INSTRUCTION: Copy out, word for word, the lines of the records that begin with the line containing "то тут вариант" and end with the line containing "бабушка вроде как", including both of those lines.

########

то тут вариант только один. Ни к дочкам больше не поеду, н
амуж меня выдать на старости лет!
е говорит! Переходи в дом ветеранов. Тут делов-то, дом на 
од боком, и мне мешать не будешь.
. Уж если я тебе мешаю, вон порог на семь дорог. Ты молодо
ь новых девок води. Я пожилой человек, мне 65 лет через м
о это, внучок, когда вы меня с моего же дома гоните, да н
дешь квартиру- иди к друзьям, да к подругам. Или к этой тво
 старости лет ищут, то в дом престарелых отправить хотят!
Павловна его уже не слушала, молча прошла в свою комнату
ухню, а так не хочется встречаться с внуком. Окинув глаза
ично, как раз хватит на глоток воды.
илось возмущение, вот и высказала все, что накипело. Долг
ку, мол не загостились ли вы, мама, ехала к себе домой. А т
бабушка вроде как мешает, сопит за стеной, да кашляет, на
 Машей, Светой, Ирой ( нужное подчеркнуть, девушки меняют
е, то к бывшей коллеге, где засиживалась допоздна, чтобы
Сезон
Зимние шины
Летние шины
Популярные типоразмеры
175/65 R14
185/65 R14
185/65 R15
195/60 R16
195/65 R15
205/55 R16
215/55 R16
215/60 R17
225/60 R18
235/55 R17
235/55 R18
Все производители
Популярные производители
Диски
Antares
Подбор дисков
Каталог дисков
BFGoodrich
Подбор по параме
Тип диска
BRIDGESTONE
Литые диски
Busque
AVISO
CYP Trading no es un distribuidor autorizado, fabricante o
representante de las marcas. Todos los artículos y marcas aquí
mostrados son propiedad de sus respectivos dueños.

########

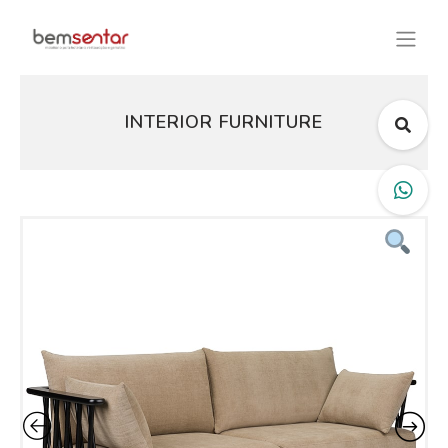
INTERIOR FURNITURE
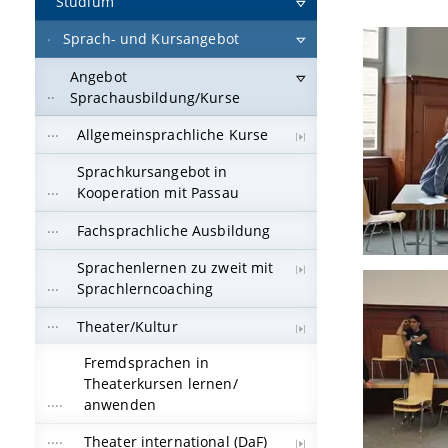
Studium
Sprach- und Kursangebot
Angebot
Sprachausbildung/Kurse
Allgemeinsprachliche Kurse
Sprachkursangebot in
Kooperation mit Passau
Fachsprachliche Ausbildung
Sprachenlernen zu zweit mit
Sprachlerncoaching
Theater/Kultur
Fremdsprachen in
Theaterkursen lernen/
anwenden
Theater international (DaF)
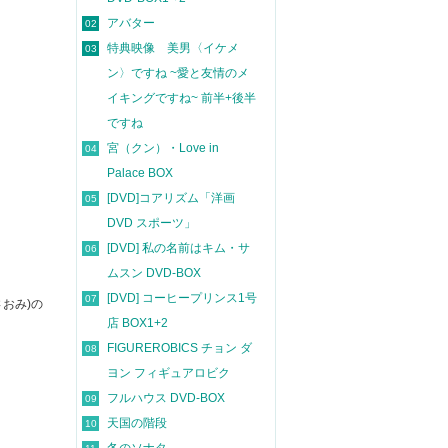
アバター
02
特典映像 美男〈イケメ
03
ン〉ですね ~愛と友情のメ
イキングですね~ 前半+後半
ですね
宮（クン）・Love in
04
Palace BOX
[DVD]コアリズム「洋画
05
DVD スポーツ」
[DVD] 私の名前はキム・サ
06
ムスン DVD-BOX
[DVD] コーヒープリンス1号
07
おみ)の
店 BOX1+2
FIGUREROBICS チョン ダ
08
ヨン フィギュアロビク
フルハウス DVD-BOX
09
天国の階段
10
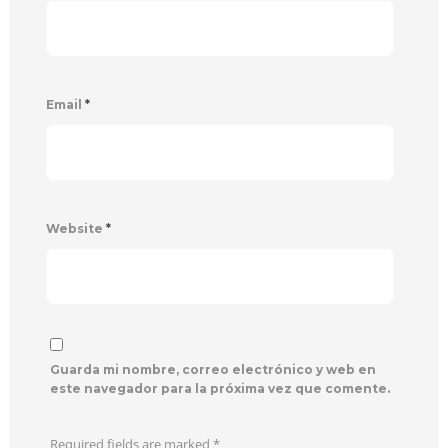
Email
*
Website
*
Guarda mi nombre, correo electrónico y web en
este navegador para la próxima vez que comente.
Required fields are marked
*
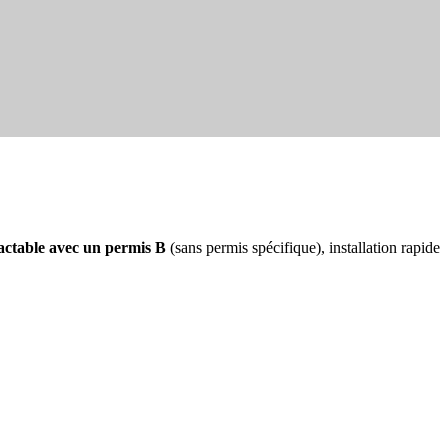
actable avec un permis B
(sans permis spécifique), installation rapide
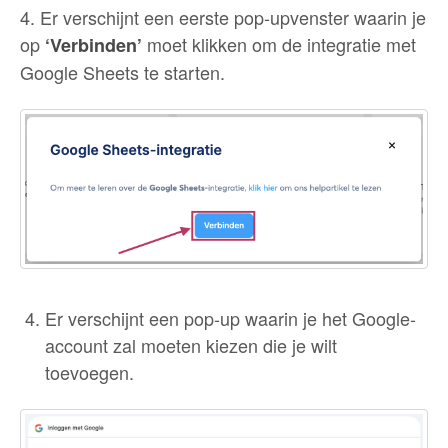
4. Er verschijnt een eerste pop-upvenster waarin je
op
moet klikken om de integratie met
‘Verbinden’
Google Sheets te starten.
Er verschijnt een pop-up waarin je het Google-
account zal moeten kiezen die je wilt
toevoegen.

########

ANSWER AREA:
то тут вариант только один. Ни к дочкам больше не поеду, н
амуж меня выдать на старости лет!
е говорит! Переходи в дом ветеранов. Тут делов-то, дом на 
од боком, и мне мешать не будешь.
. Уж если я тебе мешаю, вон порог на семь дорог. Ты молодо
ь новых девок води. Я пожилой человек, мне 65 лет через м
о это, внучок, когда вы меня с моего же дома гоните, да н
дешь квартиру- иди к друзьям, да к подругам. Или к этой тво
 старости лет ищут, то в дом престарелых отправить хотят!
Павловна его уже не слушала, молча прошла в свою комнату
ухню, а так не хочется встречаться с внуком. Окинув глаза
ично, как раз хватит на глоток воды.
илось возмущение, вот и высказала все, что накипело. Долг
ку, мол не загостились ли вы, мама, ехала к себе домой. А т
бабушка вроде как мешает, сопит за стеной, да кашляет, на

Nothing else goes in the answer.